The most recent post took a look at the real reason traders lose money.  Though we often justify our style of trading by asserting that the style fits our personalities, the reality is that traders lose money precisely because their personality traits interfere with the identification and trading of opportunities that legitimately exist in markets.  

Nowhere is this dynamic more prevalent than in the frequency of people's trading.  For the most part, traders trade with a frequency that suits their needs for involvement, not their objective assessments of opportunity.  The result is overtrading--taking many more trades than opportunity rewards.  

There are all sorts of excuses for overtrading, including the common assertion that frequent trading contributes to one's "feel" for the market.  In reality, however, the chop, chop losses that often accrue with overtrading contribute to the very psychological problems--frustration, loss of discipline--that traders recognize lead to a loss of market feel.  The real question is whether frequency of trading is positively correlated with P/L.  Very often that correlation is zero or negative.  Periods of more active trading correlate with worse trading performance--not better market feel.

It's no coincidence that one of the most read TraderFeed posts deals with why we trade emotionally.  We typically encounter psychological issues in trading because we're overinvolved in markets, not because we lack commitment or passion.  Indeed, too often passion is used as the excuse for addictive trading.

So here's an experiment that I've been working on.

The inspiration for the experiment comes from the idea that artificial constraints can act as prods that stimulate creativity.  For instance, suppose I tell myself that I have to prepare a tasty dessert that only utilizes three foods.  Moreover the first two components of the dish have to be cake and cherries.  So now I have to think out of the box.  How do I put cherries and cake together into a unique and tasty dessert?  I decide that the dessert needs liquid to bring the cake and cherries together, so I squeeze juice from some of the cherries.  I then recall that I had a delicious fruit beer during a recent brewery tour.  I blend the beer with the cherry juice to create a tasty sauce and pour that over the cherries and on top of the cake.  Voila!  A unique dessert that I never would have thought of had my options been unlimited.

With that in mind, how would I trade if I could only trade once per week?

Hmmmm...that changes everything.  If I can only fire one bullet, I have to make sure it counts.  That means I won't take little scalp trade ideas; I'll want to benefit from more significant market moves.
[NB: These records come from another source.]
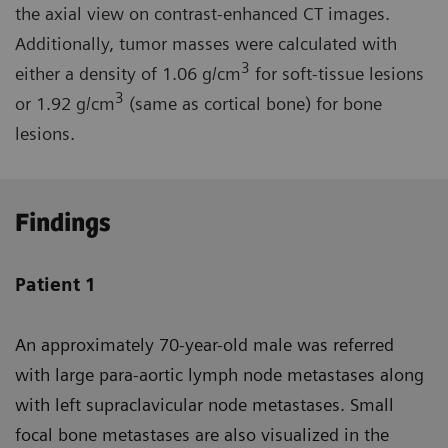
the axial view on contrast-enhanced CT images.
Additionally, tumor masses were calculated with
3
either a density of 1.06 g/cm
for soft-tissue lesions
3
or 1.92 g/cm
(same as cortical bone) for bone
lesions.
Findings
Patient 1
An approximately 70-year-old male was referred
with large para-aortic lymph node metastases along
with left supraclavicular node metastases. Small
focal bone metastases are also visualized in the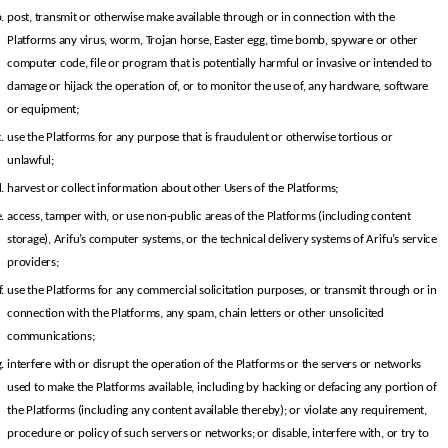
post, transmit or otherwise make available through or in connection with the 
Platforms any virus, worm, Trojan horse, Easter egg, time bomb, spyware or other 
computer code, file or program that is potentially harmful or invasive or intended to 
damage or hijack the operation of, or to monitor the use of, any hardware, software 
or equipment;
use the Platforms for any purpose that is fraudulent or otherwise tortious or 
unlawful;
harvest or collect information about other Users of the Platforms;
access, tamper with, or use non-public areas of the Platforms (including content 
storage), Arifu’s computer systems, or the technical delivery systems of Arifu’s service 
providers;
use the Platforms for any commercial solicitation purposes, or transmit through or in 
connection with the Platforms, any spam, chain letters or other unsolicited 
communications;
interfere with or disrupt the operation of the Platforms or the servers or networks 
used to make the Platforms available, including by hacking or defacing any portion of 
the Platforms (including any content available thereby); or violate any requirement, 
procedure or policy of such servers or networks; or disable, interfere with, or try to 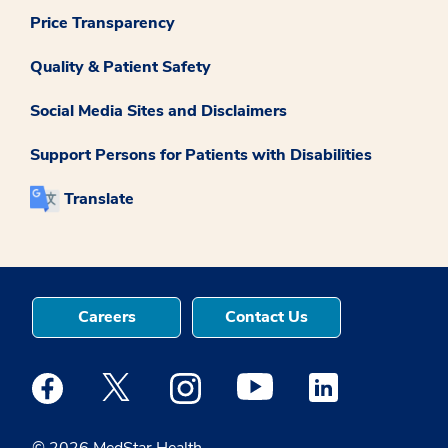
Price Transparency
Quality & Patient Safety
Social Media Sites and Disclaimers
Support Persons for Patients with Disabilities
Translate
Careers
Contact Us
Medstar Facebook opens a new window
Medstar Twitter opens a new window
Medstar Instagram opens a new windo
Medstar Youtube opens a ne
Medstar Linkedin 
© 2026 MedStar Health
So now I have to go back to my market research and identify the characteristics of the few great trades that set up during a week.  I look back at many weeks, across many market conditions.  Lo and behold, there *are* criteria that clearly indicate good weekly opportunity, but they are different from the criteria I've been looking at.  They are longer term, and they rely on setups that simultaneously occur on multiple time frames.  They're like the fruit beer:  criteria I wouldn't have thought of had I been free to trade any and every time frame.
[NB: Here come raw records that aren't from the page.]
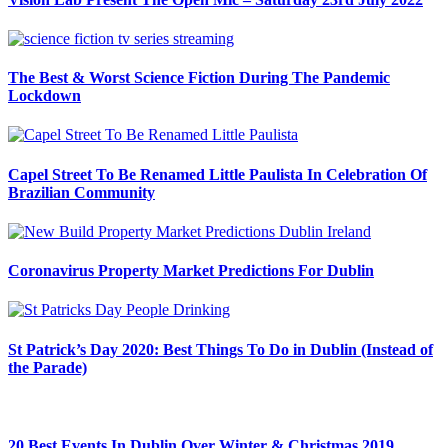
The Best & Worst Science Fiction During The Pandemic
Lockdown
Capel Street To Be Renamed Little Paulista In Celebration Of
Brazilian Community
Coronavirus Property Market Predictions For Dublin
St Patrick’s Day 2020: Best Things To Do in Dublin (Instead of
the Parade)
20 Best Events In Dublin Over Winter & Christmas 2019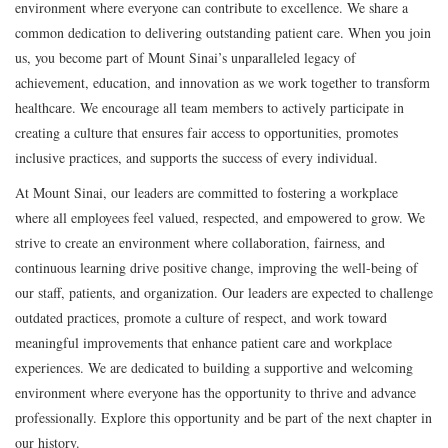
environment where everyone can contribute to excellence. We share a
common dedication to delivering outstanding patient care. When you join
us, you become part of Mount Sinai’s unparalleled legacy of
achievement, education, and innovation as we work together to transform
healthcare. We encourage all team members to actively participate in
creating a culture that ensures fair access to opportunities, promotes
inclusive practices, and supports the success of every individual.
At Mount Sinai, our leaders are committed to fostering a workplace
where all employees feel valued, respected, and empowered to grow. We
strive to create an environment where collaboration, fairness, and
continuous learning drive positive change, improving the well-being of
our staff, patients, and organization. Our leaders are expected to challenge
outdated practices, promote a culture of respect, and work toward
meaningful improvements that enhance patient care and workplace
experiences. We are dedicated to building a supportive and welcoming
environment where everyone has the opportunity to thrive and advance
professionally. Explore this opportunity and be part of the next chapter in
our history.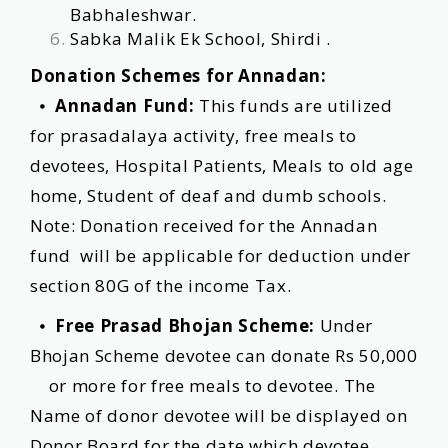
Babhaleshwar.
Sabka Malik Ek School, Shirdi .
Donation Schemes for Annadan:
⦁
Annadan Fund:
This funds are utilized
for prasadalaya activity, free meals to
devotees, Hospital Patients, Meals to old age
home, Student of deaf and dumb schools.
Note: Donation received for the Annadan
fund will be applicable for deduction under
section 80G of the income Tax.
⦁
Free Prasad Bhojan Scheme:
Under
Bhojan Scheme devotee can donate Rs 50,000
or more for free meals to devotee. The
Name of donor devotee will be displayed on
Donor Board for the date which devotee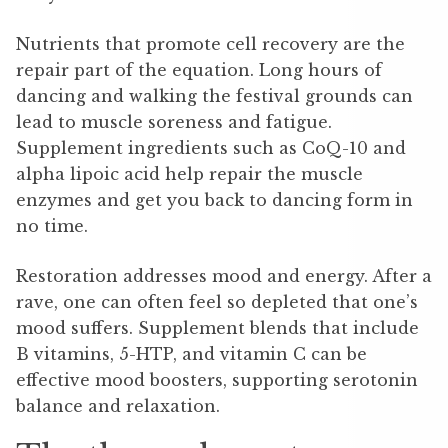
Nutrients that promote cell recovery are the
repair part of the equation. Long hours of
dancing and walking the festival grounds can
lead to muscle soreness and fatigue.
Supplement ingredients such as CoQ-10 and
alpha lipoic acid help repair the muscle
enzymes and get you back to dancing form in
no time.
Restoration addresses mood and energy. After a
rave, one can often feel so depleted that one’s
mood suffers. Supplement blends that include
B vitamins, 5-HTP, and vitamin C can be
effective mood boosters, supporting serotonin
balance and relaxation.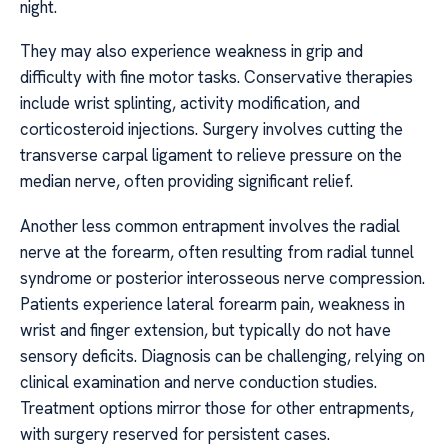
night.
They may also experience weakness in grip and
difficulty with fine motor tasks. Conservative therapies
include wrist splinting, activity modification, and
corticosteroid injections. Surgery involves cutting the
transverse carpal ligament to relieve pressure on the
median nerve, often providing significant relief.
Another less common entrapment involves the radial
nerve at the forearm, often resulting from radial tunnel
syndrome or posterior interosseous nerve compression.
Patients experience lateral forearm pain, weakness in
wrist and finger extension, but typically do not have
sensory deficits. Diagnosis can be challenging, relying on
clinical examination and nerve conduction studies.
Treatment options mirror those for other entrapments,
with surgery reserved for persistent cases.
As a consequence, if the trade doesn't set up across defined time frames, I don't take it.  Looking for a good idea isn't good enough when you can only trade once in a week; you need those great ideas that come to you.  If it doesn't strike me as a slam dunk, I don't trade it.  I don't want to waste that bullet.

What I can report from this experiment is that the trading thus far has been profitable and consistent.  If that continues, I'll size up the selective trades; I won't trade more often.  I am fully engaged in markets and update my research daily, but I only trade when everything comes together.  I'm perfectly content to miss moves, as long as I profit from the movement I do identify.

But just as the fruit beer cherry cake is a new creation, my new trading style provides an entirely fresh experience.  I check the market in the morning, midday, and evening, but I don't spend time staring at screens.  That frees me up to do many other things with my time:  I now have the bandwidth to take on new and interesting projects.  Trading has fit into my life; my life does not revolve around markets.  It's easy to tell when we're on a good path:  the travel gives us energy; it doesn't deplete us.  Trading less has meant making more, but also being more productive.  It has also led me to identify patterns to trade in the market that I would have never otherwise perceived.

Take it to the bank:  Trading success comes from trading the market's personality, not our own.